PROBLEM DETAILS. Look at each line of the records and count those with "studijos" in them. Please answer with the count alone.

-- RECORDS FOR THIS TASK follows --

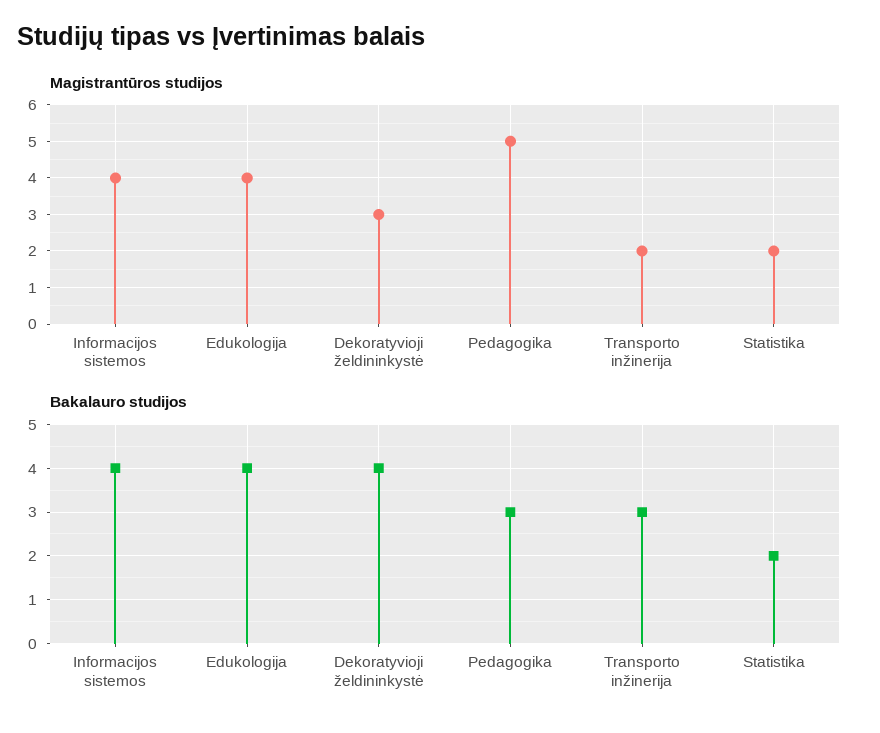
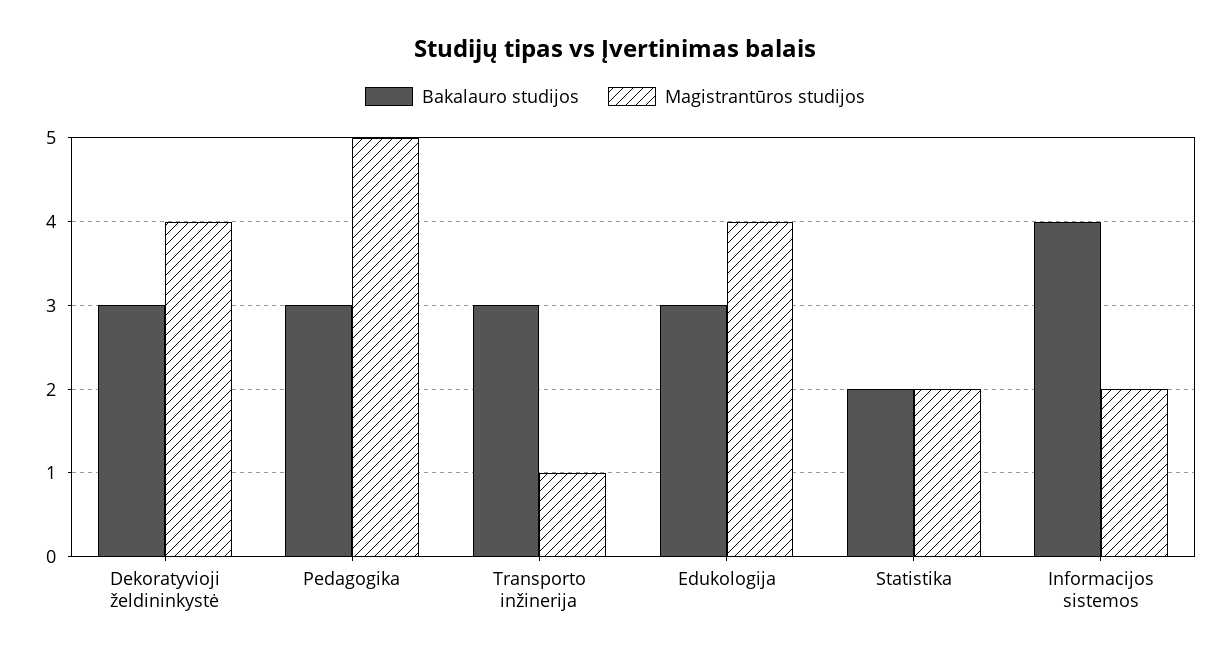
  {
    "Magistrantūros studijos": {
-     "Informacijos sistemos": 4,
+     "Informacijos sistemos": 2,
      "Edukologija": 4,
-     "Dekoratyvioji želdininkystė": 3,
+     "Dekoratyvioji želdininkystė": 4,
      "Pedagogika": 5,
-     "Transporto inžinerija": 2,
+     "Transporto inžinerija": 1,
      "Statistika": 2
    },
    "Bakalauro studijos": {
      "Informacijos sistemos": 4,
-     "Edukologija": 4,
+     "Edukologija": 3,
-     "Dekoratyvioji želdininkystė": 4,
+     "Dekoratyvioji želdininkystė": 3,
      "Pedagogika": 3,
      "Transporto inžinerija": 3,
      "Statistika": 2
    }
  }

-- RECORDS FOR THIS TASK concluded --
-- RECORDS FOR THIS TASK follows --

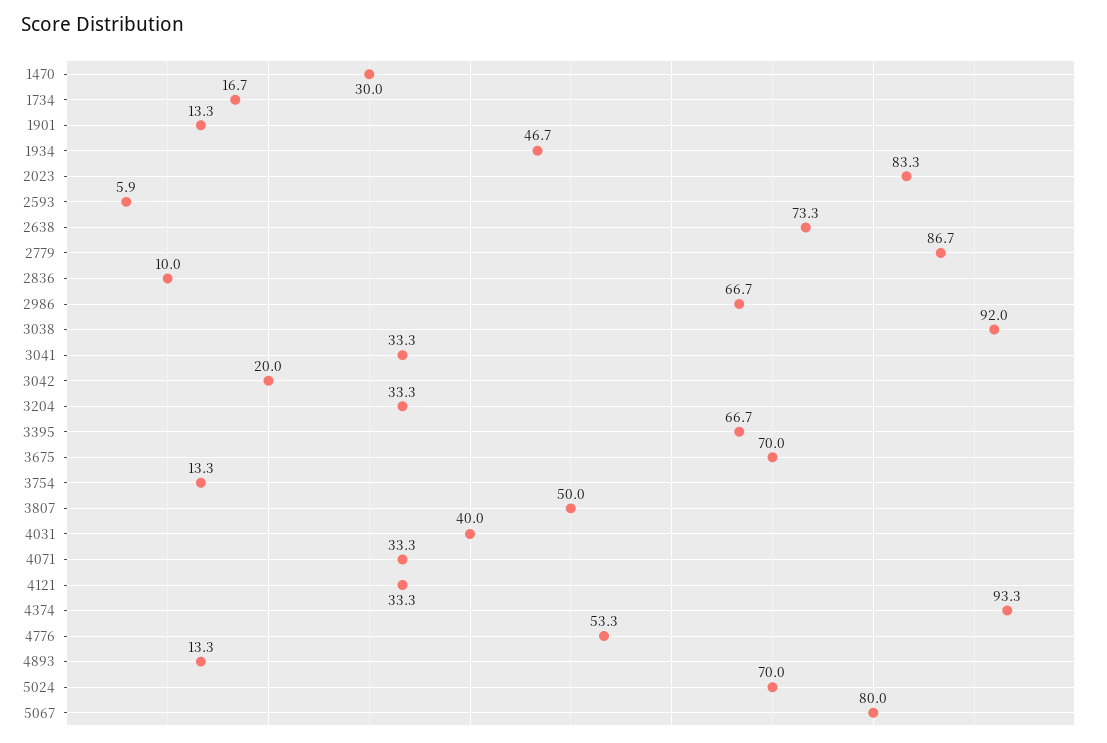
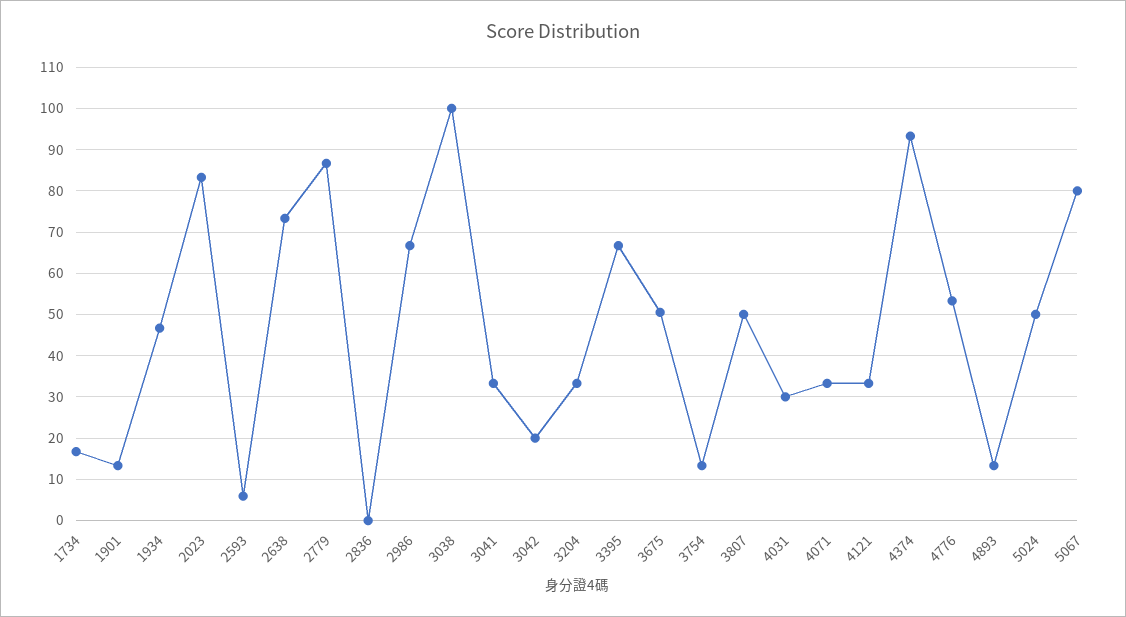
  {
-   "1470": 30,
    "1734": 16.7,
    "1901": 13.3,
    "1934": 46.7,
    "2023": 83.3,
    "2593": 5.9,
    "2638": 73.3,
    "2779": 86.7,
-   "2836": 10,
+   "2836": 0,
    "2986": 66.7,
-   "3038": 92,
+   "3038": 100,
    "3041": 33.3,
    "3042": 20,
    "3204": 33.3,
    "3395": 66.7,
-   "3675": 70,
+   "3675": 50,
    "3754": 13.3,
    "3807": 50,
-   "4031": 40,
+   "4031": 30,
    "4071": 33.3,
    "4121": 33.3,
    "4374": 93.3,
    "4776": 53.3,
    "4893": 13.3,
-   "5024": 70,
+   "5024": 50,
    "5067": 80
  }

-- RECORDS FOR THIS TASK concluded --

RESPONSE. 2